データセンターとは?役割や利用するメリットについて

DXの普及に伴い、活躍機会が増えているのがデータセンターです。多くの企業が活用するデータセンターの役割や、その導入メリットについて解説します。

データセンターの役割

データセンターは、サーバーやその他システムを含めたIT機器を管理するためのスペース、あるいはそのスペースを提供するサービスのことを指します。

日本でもデータセンターは全国的な設置が進んでおり、多くの企業が社内ではなくデータセンターに自社サーバーを設置し、運用するケースが見られるようになってきました。自社では設置や維持管理が難しい高度な専用スペースを、リーズナブルな価格で利用できることから、IT企業をはじめ、あらゆる組織に利用されています。

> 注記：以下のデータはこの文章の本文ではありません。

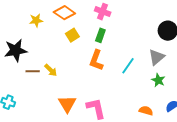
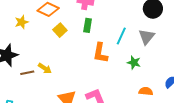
orange L-shape: (96, 60) -> (100, 53), moved
cyan line: (128, 66) -> (121, 36), moved
green star: (158, 80) -> (134, 63), moved

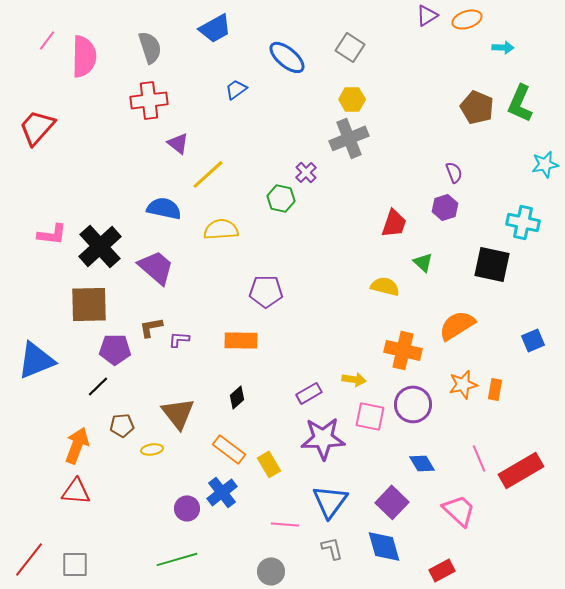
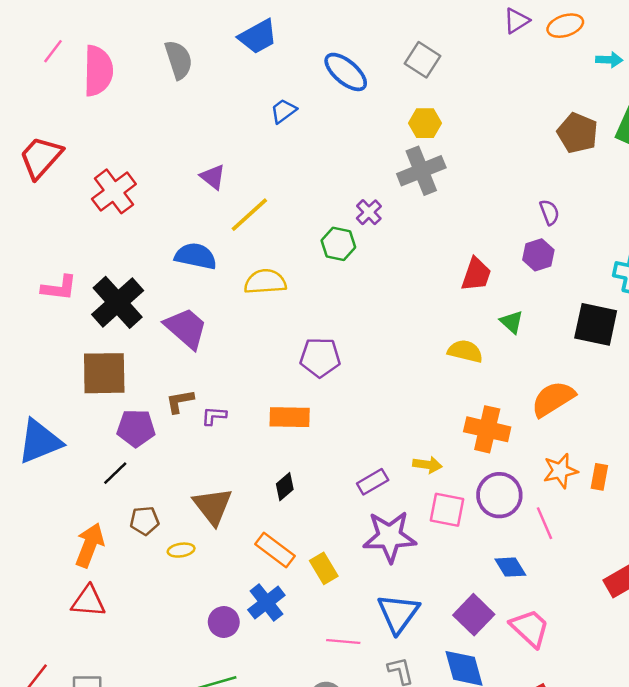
red cross: (149, 100) -> (114, 191), moved, turned -30
pink line: (479, 458) -> (545, 523), moved
pink trapezoid: (459, 510) -> (530, 628), moved

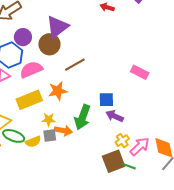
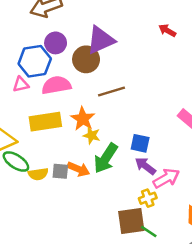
orange star: (58, 91) -> (83, 119), turned 30
yellow star: (49, 120) -> (92, 136), moved
pink arrow: (140, 146) -> (166, 178), moved

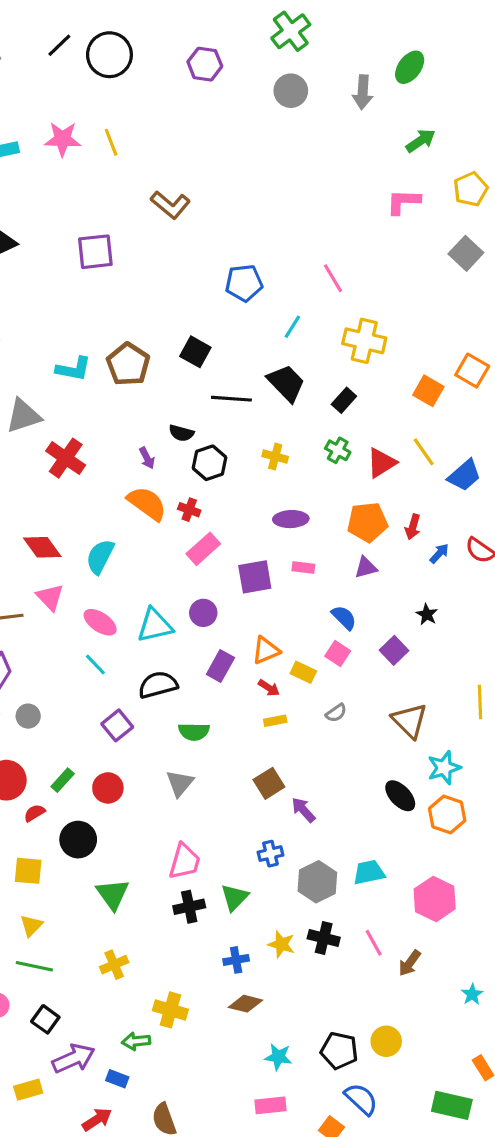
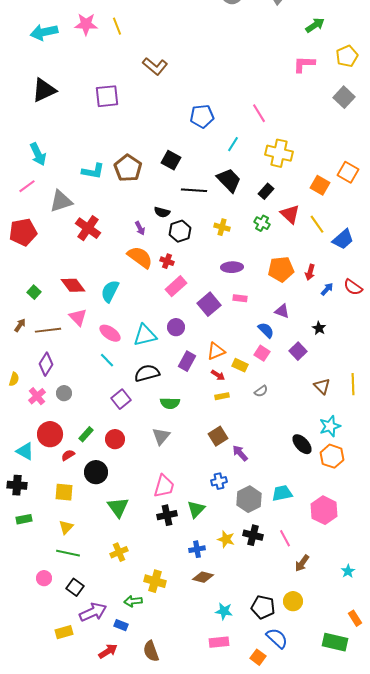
red triangle: (381, 463) -> (290, 214), moved, turned -45
purple triangle: (366, 568) -> (282, 311), moved, turned 35
purple square: (255, 577) -> (209, 304), turned -30
brown triangle: (410, 721) -> (322, 386), moved, size x0.7
brown arrow: (410, 963) -> (302, 563), moved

物理的なサーバースペースを提供するだけでなく、防災やサイバーセキュリティの面でも高いスペックを有し、クライアントをあらゆる脅威から守れるのが特徴です。

データセンターが注目される背景

データセンターの活用が進んでいる背景には、一つにデジタル化の急速な浸透が挙げられます。DXが多くの企業で一気に進んだことで、組織によってはデジタル関連のリソース管理に追われ、自社では賄いきれなくなっているケースも出てきました。

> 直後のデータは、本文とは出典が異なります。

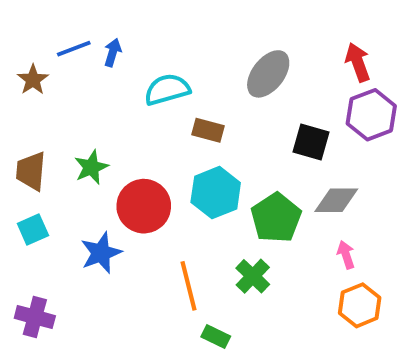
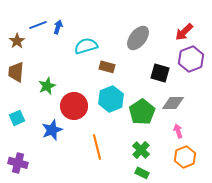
red arrow: (358, 62) -> (184, 32), turned -114
brown trapezoid: (31, 171) -> (16, 72), moved
green cross: (253, 276) -> (141, 150), moved
green rectangle: (216, 336) -> (142, 173), moved

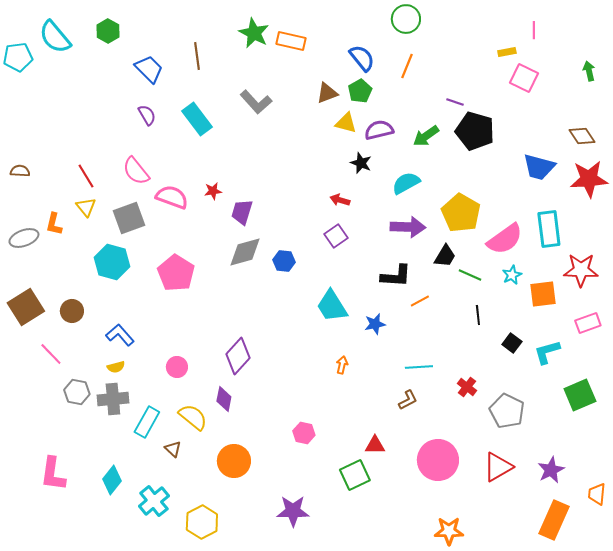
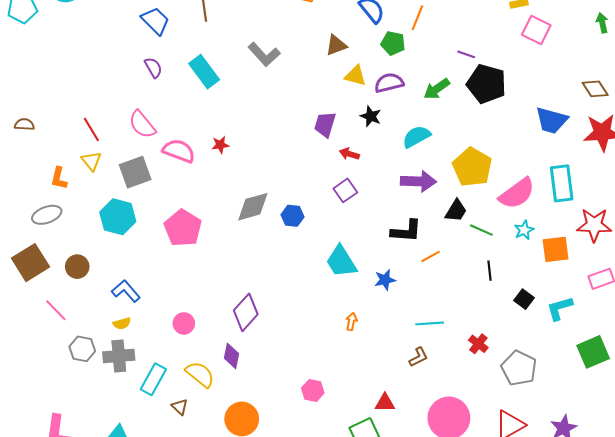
green pentagon: (360, 91) -> (393, 43), moved, turned -30
purple trapezoid: (242, 212) -> (325, 124), moved
gray ellipse: (24, 238) -> (47, 215), moved

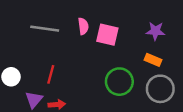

そこでデータセンターを活用することで、迅速にデータ運用環境を整備するとともに、高い水準の運用条件を満たし、高度なデジタル化を進められるわけです。

また、近年はBCP対策の観点からもデータセンターの活用が注目を集めており、災害リスクが小さい場所にあるデータセンターを利用することで、被災時もすぐに復旧を実現し、業務を遂行できる環境づくりが進んでいます。

データセンターとクラウドサービスの違い

データセンターは外部にサーバーなどのITリソースを設置できるサービスですが、似たようなサービスとしてクラウドサービスが挙げられます。クラウドサービスは外部のベンダーからインターネットを経由しITリソースを提供してもらうサービスで、設備費用などを抑えられる点にメリットがあります。

費用対効果に優れ、インターネットを利用するという点ではどちらのサービスも共有していますが、相違点としてはリソースの所有者の違いが挙げられます。

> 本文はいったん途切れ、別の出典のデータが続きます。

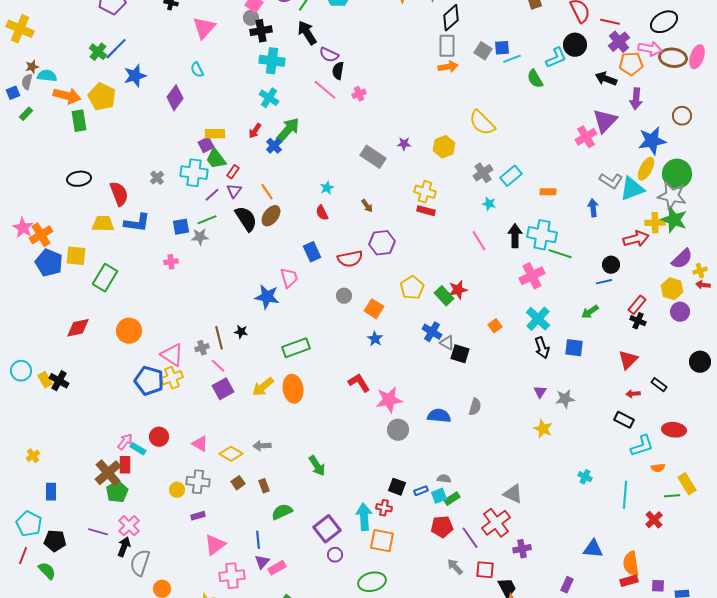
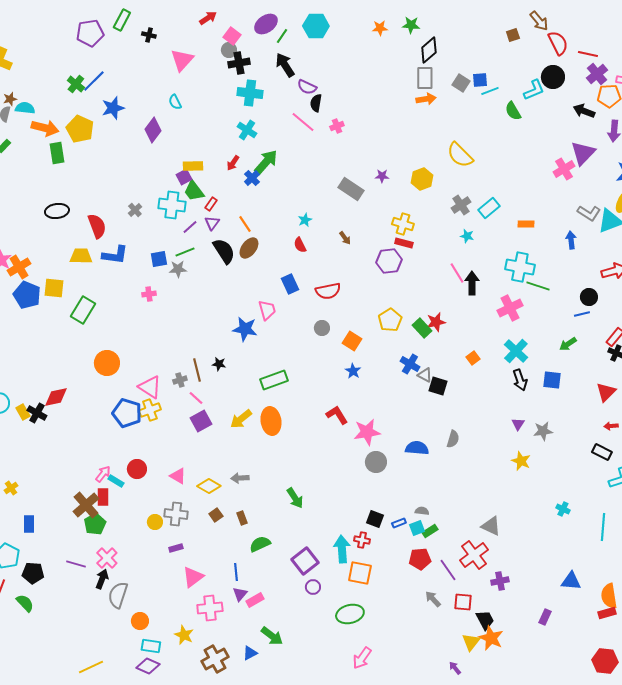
black arrow: (515, 236) -> (472, 283), moved
purple hexagon: (382, 243) -> (389, 261), moved
red diamond: (78, 328) -> (56, 397), moved

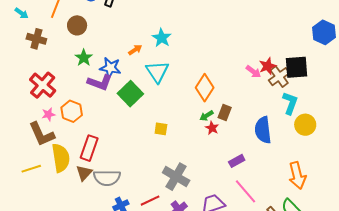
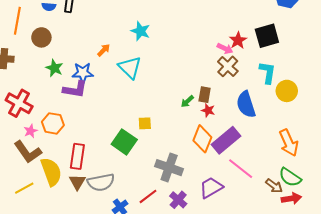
cyan star: (162, 38) -> (141, 31), moved
brown cross: (279, 77) -> (228, 66), moved
orange diamond: (205, 88) -> (202, 139), moved
green square: (130, 94) -> (124, 142), moved
red star: (212, 128) -> (208, 110), moved
purple rectangle: (237, 161) -> (226, 140), size x1.8

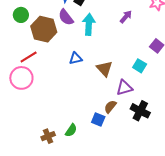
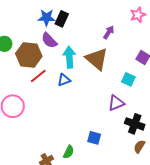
cyan arrow: (89, 24) -> (69, 57), moved
red line: (29, 57) -> (38, 76), moved
brown triangle: (105, 69) -> (97, 59), moved, size x1.4
brown semicircle: (110, 107) -> (139, 147), moved

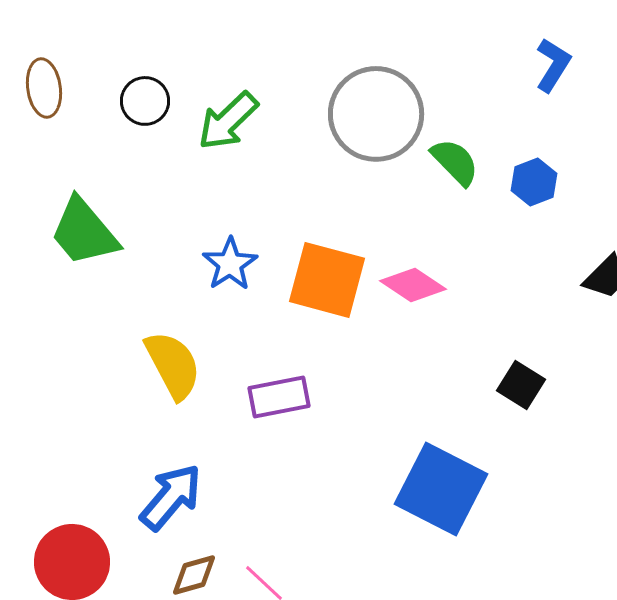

データセンターは基本的にリソースの維持管理を任せられるサービスであり、所有権はクライアントにあります。一方でクラウドサービスはベンダーにリソースの所有権があり、維持管理やサービスの要件についての設計も向こう任せとなります。

自社でサーバーをすでに持っていて、高いセキュリティを確保して継続運用したい場合はデータセンターを、自社でサーバーを持っていない、あるいは継続運用を考えていない場合はクラウドサービスを使うといった考え方も有効でしょう。